■ Problem requirements: The records beneath should be printed exactly, and the pictures are to be left out.

■ Supplied entries:
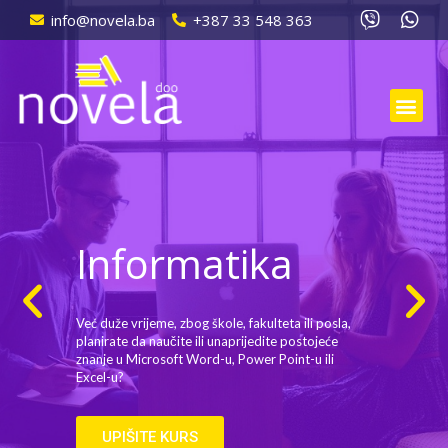
info@novela.ba
+387 33 548 363
Informatika
Već duže vrijeme, zbog škole, fakulteta ili posla,
planirate da naučite ili unaprijedite postojeće
znanje u Microsoft Word-u, Power Point-u ili
Excel-u?
UPIŠITE KURS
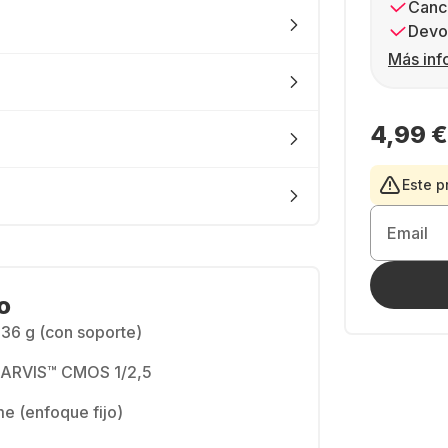
Canc
Devol
Más inf
4,99 €
Este p
Email
o
136 g (con soporte)
ARVIS™ CMOS 1/2,5
me (enfoque fijo)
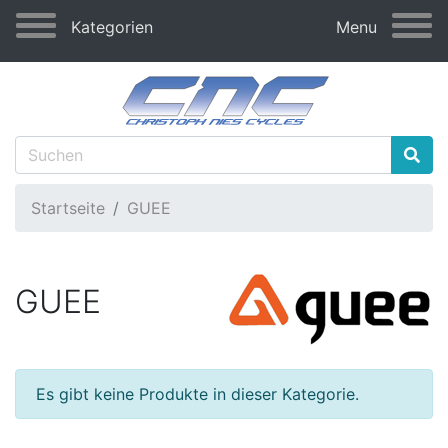
Kategorien
Menu
Startseite
GUEE
GUEE
Es gibt keine Produkte in dieser Kategorie.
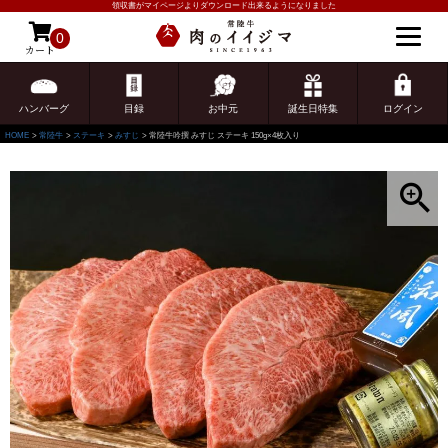
領収書がマイページよりダウンロード出来るようになりました
0
カート
ゲスト 様こんにちは
ログイン
ハンバーグ
目録
お中元
誕生日特集
ログイン
HOME
常陸牛
ステーキ
みすじ
常陸牛吟撰 みすじ ステーキ 150g×4枚入り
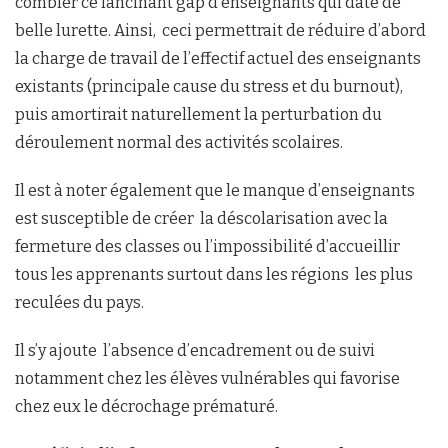
combler ce lancinant gap d’enseignants qui date de
belle lurette. Ainsi, ceci permettrait de réduire d’abord
la charge de travail de l’effectif actuel des enseignants
existants (principale cause du stress et du burnout),
puis amortirait naturellement la perturbation du
déroulement normal des activités scolaires.
Il est à noter également que le manque d’enseignants
est susceptible de créer la déscolarisation avec la
fermeture des classes ou l’impossibilité d’accueillir
tous les apprenants surtout dans les régions les plus
reculées du pays.
Il s’y ajoute l’absence d’encadrement ou de suivi
notamment chez les élèves vulnérables qui favorise
chez eux le décrochage prématuré.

■ Answer to this exercise:
info@novela.ba
+387 33 548 363
Informatika
Već duže vrijeme, zbog škole, fakulteta ili posla,
planirate da naučite ili unaprijedite postojeće
znanje u Microsoft Word-u, Power Point-u ili
Excel-u?
UPIŠITE KURS
Canc
Devol
Más inf
4,99 €
Este p
Email
o
136 g (con soporte)
ARVIS™ CMOS 1/2,5
me (enfoque fijo)
Kategorien
Menu
Startseite
GUEE
GUEE
Es gibt keine Produkte in dieser Kategorie.
領収書がマイページよりダウンロード出来るようになりました
0
カート
ゲスト 様こんにちは
ログイン
ハンバーグ
目録
お中元
誕生日特集
ログイン
HOME
常陸牛
ステーキ
みすじ
常陸牛吟撰 みすじ ステーキ 150g×4枚入り
combler ce lancinant gap d’enseignants qui date de
belle lurette. Ainsi, ceci permettrait de réduire d’abord
la charge de travail de l’effectif actuel des enseignants
existants (principale cause du stress et du burnout),
puis amortirait naturellement la perturbation du
déroulement normal des activités scolaires.
Il est à noter également que le manque d’enseignants
est susceptible de créer la déscolarisation avec la
fermeture des classes ou l’impossibilité d’accueillir
tous les apprenants surtout dans les régions les plus
reculées du pays.
Il s’y ajoute l’absence d’encadrement ou de suivi
notamment chez les élèves vulnérables qui favorise
chez eux le décrochage prématuré.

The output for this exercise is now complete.